K-Means uses random initialisation. Confirm whether there is a seed parameter to make results deterministic, and document it if available.

JSON Reference

{
"discriminator": "KMeansClusteringWorkflowActivity",
"activityId": "<uuid>",
"name": "AI Clustering",
"positionX": 0,
"positionY": 0,
"advanceRule": 2,
"inputStagingTable": "StagingInput",
"outputStagingTable": "StagingClusters",
"fsoPath": "",
"mode": 0,
"transforms": [],
"filter": null,
"inputColumnName": "Features",
"outputColumnName": "ClusterId",
"distanceColumnName": "Distance",
"clusterCount": 3
}
PropertyTypeDescription
inputStagingTablestringCorresponds to the Input Staging Table field. The staging table containing the data to cluster.
outputStagingTablestringCorresponds to the Output Staging Table field. The staging table where cluster assignments are written.
fsoPathstringFile system path. Not used by this activity but present as an inherited field.
modeinteger0 = TrainModel, 1 = RunModel. Not applicable — this activity trains and applies in a single pass.
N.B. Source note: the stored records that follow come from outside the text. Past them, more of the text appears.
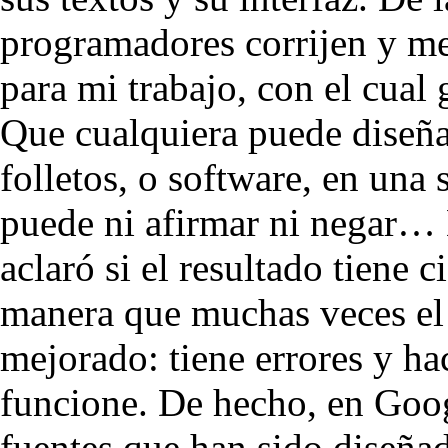
programadores corrijen y me
para mi trabajo, con el cual
Que cualquiera puede diseñar
folletos, o software, en una
puede ni afirmar ni negar…
aclaró si el resultado tiene 
manera que muchas veces el s
mejorado: tiene errores y h
funcione. De hecho, en Goo
fuentes que han sido diseña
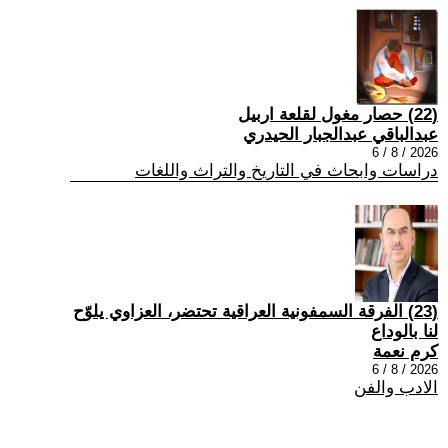
(22) حصار مغول لقلعة اربيل
عبدالباقي عبدالجبار الحيدري
2026 / 8 / 6
دراسات وابحاث في التاريخ والتراث واللغات
(23) الفرقة السمفونية العراقية تحتضر، العزاوي يلوّح
لنا بالوداع
كرم نعمة
2026 / 8 / 6
الادب والفن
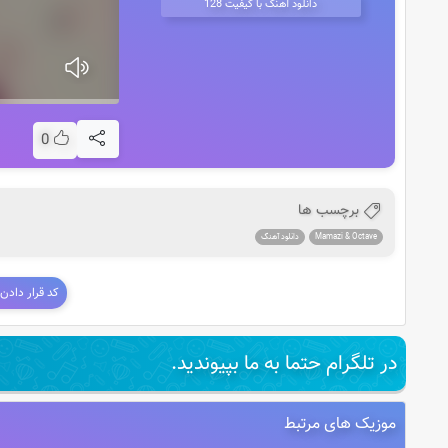
دانلود آهنگ با کیفیت 128
0
برچسب ها
Mamazi & Octave
دانلود آهنگ
کد قرار دادن
در تلگرام حتما به ما بپیوندید.
موزیک های مرتبط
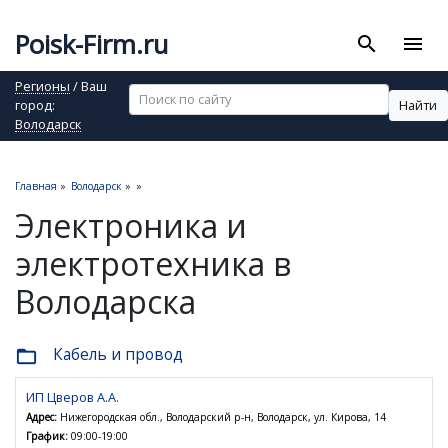
Poisk-Firm.ru
search
menu
Регионы
/ Ваш
Найти
город:
Володарск
Главная
»
Володарск
»
»
Электроника и
электротехника в
Володарска
Кабель и провод
folder_open
ИП Цверов А.А.
Адрес:
Нижегородская обл., Володарский р-н, Володарск, ул. Кирова, 14
График:
09:00-19:00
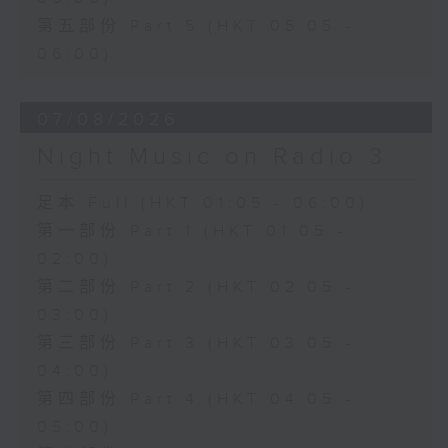
第五部份 Part 5 (HKT 05:05 -
06:00)
07/08/2026
Night Music on Radio 3
足本 Full (HKT 01:05 - 06:00)
第一部份 Part 1 (HKT 01:05 -
02:00)
第二部份 Part 2 (HKT 02:05 -
03:00)
第三部份 Part 3 (HKT 03:05 -
04:00)
第四部份 Part 4 (HKT 04:05 -
05:00)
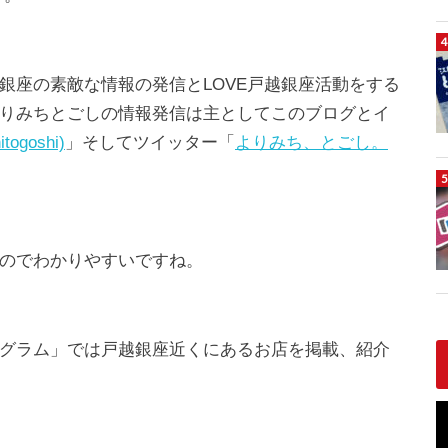
銀座の素敵な情報の発信とLOVE戸越銀座活動をする
りみちとごしの情報発信は主としてこのブログとイ
ogoshi)
」そしてツイッター「
よりみち、とごし。
。
のでわかりやすいですね。
グラム」では戸越銀座近くにあるお店を掲載、紹介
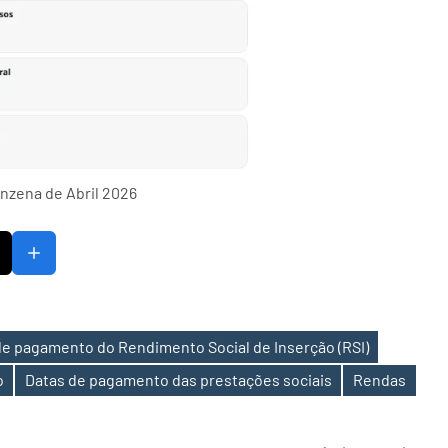
inzena de Abril 2026
de pagamento do Rendimento Social de Inserção (RSI)
o
Datas de pagamento das prestações sociais
Rendas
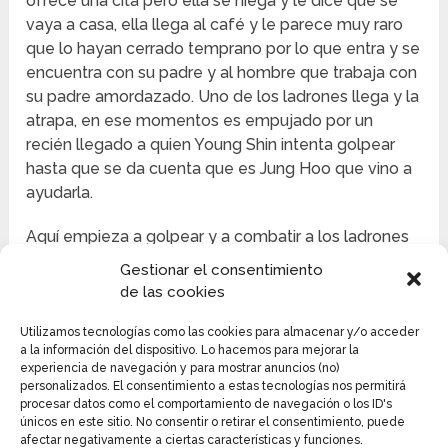
ofrece una cita pero ella se niega y le dice que se
vaya a casa, ella llega al café y le parece muy raro
que lo hayan cerrado temprano por lo que entra y se
encuentra con su padre y al hombre que trabaja con
su padre amordazado. Uno de los ladrones llega y la
atrapa, en ese momentos es empujado por un
recién llegado a quien Young Shin intenta golpear
hasta que se da cuenta que es Jung Hoo que vino a
ayudarla.
Aquí empieza a golpear y a combatir a los ladrones
hasta que los vence y Jung Hoo se le presenta al
Gestionar el consentimiento
padre de ella y le dice que lamenta no haberle dicho
de las cookies
su nombre real antes. Aquí los desata y le dice al
papa y al señor que le avisen a la policía sobre el
Utilizamos tecnologías como las cookies para almacenar y/o acceder
a la información del dispositivo. Lo hacemos para mejorar la
robo y que no lo mencionen a él, el papa no
experiencia de navegación y para mostrar anuncios (no)
entiende nada y exige que le expliquen la situación.
personalizados. El consentimiento a estas tecnologías nos permitirá
Por lo que Jung Hoo le dice que ellos están en
procesar datos como el comportamiento de navegación o los ID's
únicos en este sitio. No consentir o retirar el consentimiento, puede
peligro por las mismas personas que asesinaron a su
afectar negativamente a ciertas características y funciones.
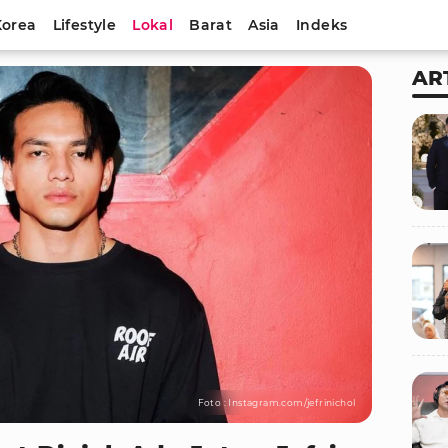
Korea
Lifestyle
Lokal
Barat
Asia
Indeks
AR
Foto : Instagram.com/jefrinichol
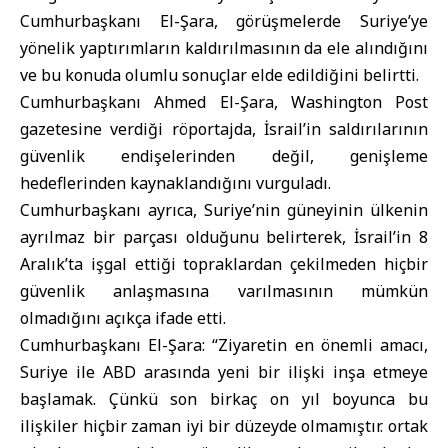
Cumhurbaşkanı El-Şara, görüşmelerde Suriye’ye
yönelik yaptırımların kaldırılmasının da ele alındığını
ve bu konuda olumlu sonuçlar elde edildiğini belirtti.
Cumhurbaşkanı Ahmed El-Şara,
Washington Post
gazetesine verdiği röportajda, İsrail’in saldırılarının
güvenlik endişelerinden değil, genişleme
hedeflerinden kaynaklandığını vurguladı.
Cumhurbaşkanı ayrıca, Suriye’nin güneyinin ülkenin
ayrılmaz bir parçası olduğunu belirterek, İsrail’in 8
Aralık’ta işgal ettiği topraklardan çekilmeden hiçbir
güvenlik anlaşmasına varılmasının mümkün
olmadığını açıkça ifade etti.
Cumhurbaşkanı El-Şara: “Ziyaretin en önemli amacı,
Suriye ile ABD arasında yeni bir ilişki inşa etmeye
başlamak. Çünkü son birkaç on yıl boyunca bu
ilişkiler hiçbir zaman iyi bir düzeyde olmamıştır. ortak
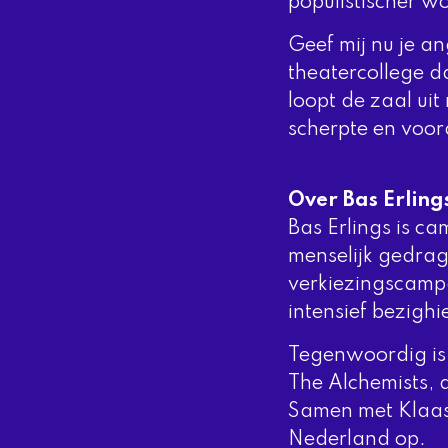
populistischer 
Geef mij nu je an
theatercollege d
loopt de zaal ui
scherpte en voor
Over Bas Erling
Bas Erlings is c
menselijk gedrag
verkiezingscampa
intensief bezighi
Tegenwoordig is 
The Alchemists, 
Samen met Klaas 
Nederland op.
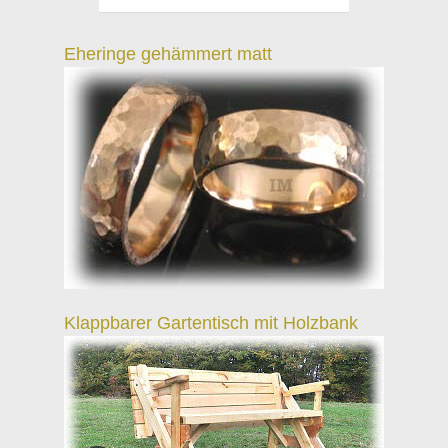
Eheringe gehämmert matt
Klappbarer Gartentisch mit Holzbank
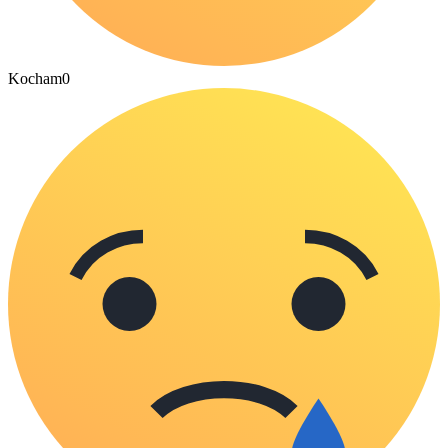
Kocham
0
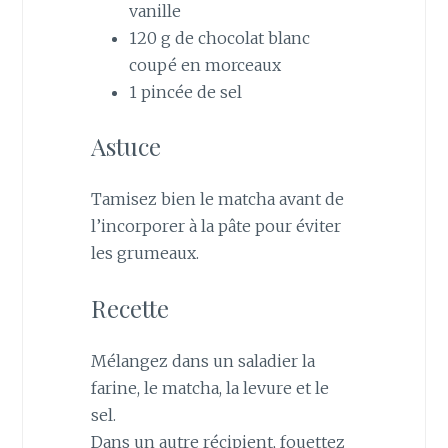
vanille
120 g de chocolat blanc
coupé en morceaux
1 pincée de sel
Astuce
Tamisez bien le matcha avant de
l’incorporer à la pâte pour éviter
les grumeaux.
Recette
Mélangez dans un saladier la
farine, le matcha, la levure et le
sel.
Dans un autre récipient, fouettez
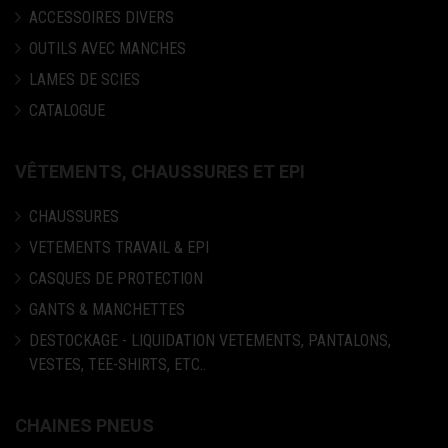
ACCESSOIRES DIVERS
OUTILS AVEC MANCHES
LAMES DE SCIES
CATALOGUE
VÊTEMENTS, CHAUSSURES ET EPI
CHAUSSURES
VETEMENTS TRAVAIL & EPI
CASQUES DE PROTECTION
GANTS & MANCHETTES
DESTOCKAGE - LIQUIDATION VETEMENTS, PANTALONS,
VESTES, TEE-SHIRTS, ETC..
CHAINES PNEUS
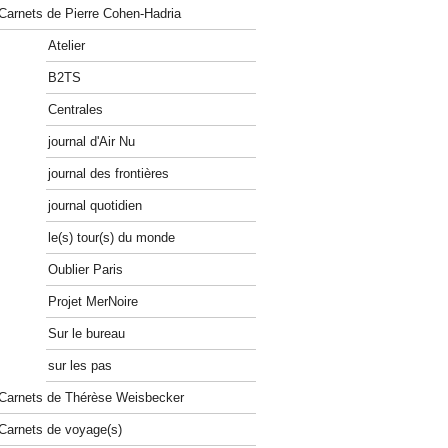
Carnets de Pierre Cohen-Hadria
Atelier
B2TS
Centrales
journal d'Air Nu
journal des frontières
journal quotidien
le(s) tour(s) du monde
Oublier Paris
Projet MerNoire
Sur le bureau
sur les pas
Carnets de Thérèse Weisbecker
Carnets de voyage(s)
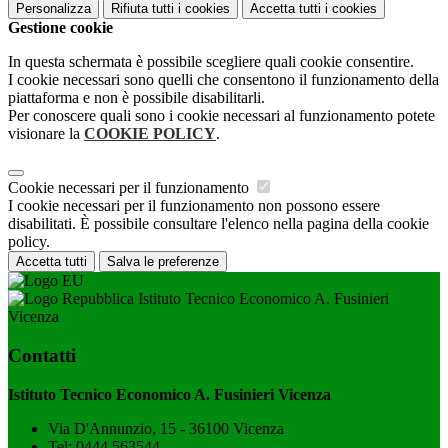
Personalizza
Rifiuta tutti
i cookies
Accetta tutti
i cookies
Gestione cookie
In questa schermata è possibile scegliere quali cookie consentire.
I cookie necessari sono quelli che consentono il funzionamento della
piattaforma e non è possibile disabilitarli.
Per conoscere quali sono i cookie necessari al funzionamento potete
visionare la
COOKIE POLICY
.
Cookie necessari per il funzionamento
I cookie necessari per il funzionamento non possono essere
disabilitati. È possibile consultare l'elenco nella pagina della cookie
policy.
Accetta tutti
Salva le preferenze
Istituto Tecnico Economico A. Fusinieri
Vicenza
Contatti
Istituto Tecnico Economico A. Fusinieri Vicenza
Via D'Annunzio, 15 - 36100 Vicenza
Tel:
0444 563544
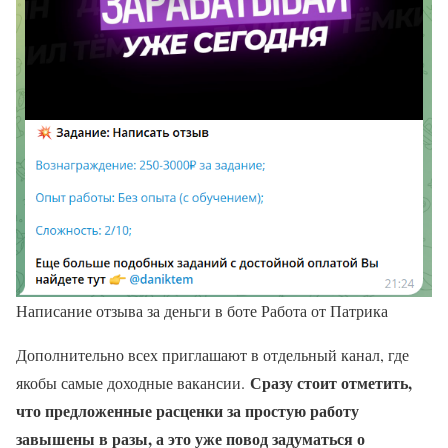
Написание отзыва за деньги в боте Работа от Патрика
Дополнительно всех приглашают в отдельный канал, где
Сразу стоит отметить,
якобы самые доходные вакансии.
что предложенные расценки за простую работу
завышены в разы, а это уже повод задуматься о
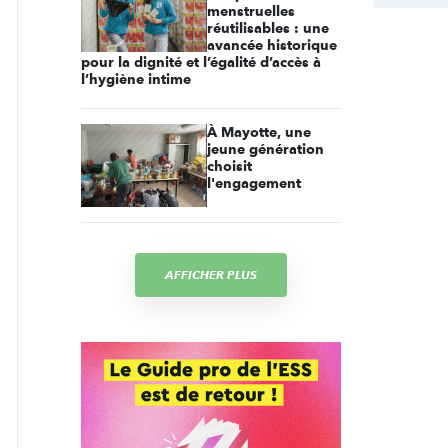
menstruelles
réutilisables : une
avancée historique
pour la dignité et l’égalité d’accès à
l’hygiène intime
À Mayotte, une
jeune génération
choisit
l'engagement
AFFICHER PLUS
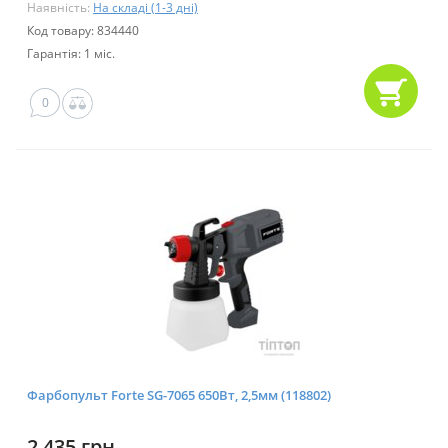
Наявність:
На складі (1-3 дні)
Код товару: 834440
Гарантія: 1 міс.
0
Фарбопульт Forte SG-7065 650Вт, 2,5мм (118802)
2 435 грн.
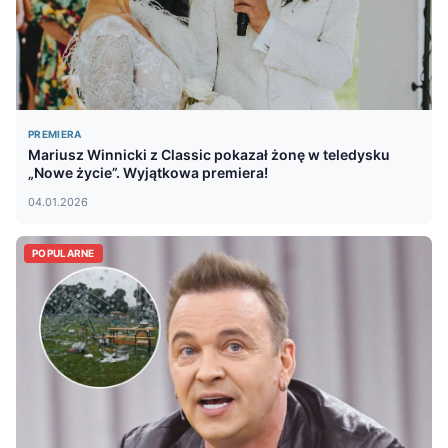
PREMIERA
Mariusz Winnicki z Classic pokazał żonę w teledysku
„Nowe życie”. Wyjątkowa premiera!
04.01.2026
POPULARNE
transformsarrayCorresponds to the Transforms editor. Array of transform objects for pre-processing (typically Concatenate + Normalize).
filterobject | nullCorresponds to the Row Filter field. An optional filter applied to input rows before clustering. null means no filter.
inputColumnNamestringCorresponds to the Input Column setting. The vector column to cluster on — typically the output of a Concatenate transform.
outputColumnNamestringCorresponds to the Output Column Name setting. Column name for cluster assignment IDs. Default: "ClusterId".
distanceColumnNamestringCorresponds to the Distance Column Name setting. Column name for distance from centroid values. Default: "Distance".
clusterCountintegerCorresponds to the Number of Clusters setting. The number of clusters k. Default: 3.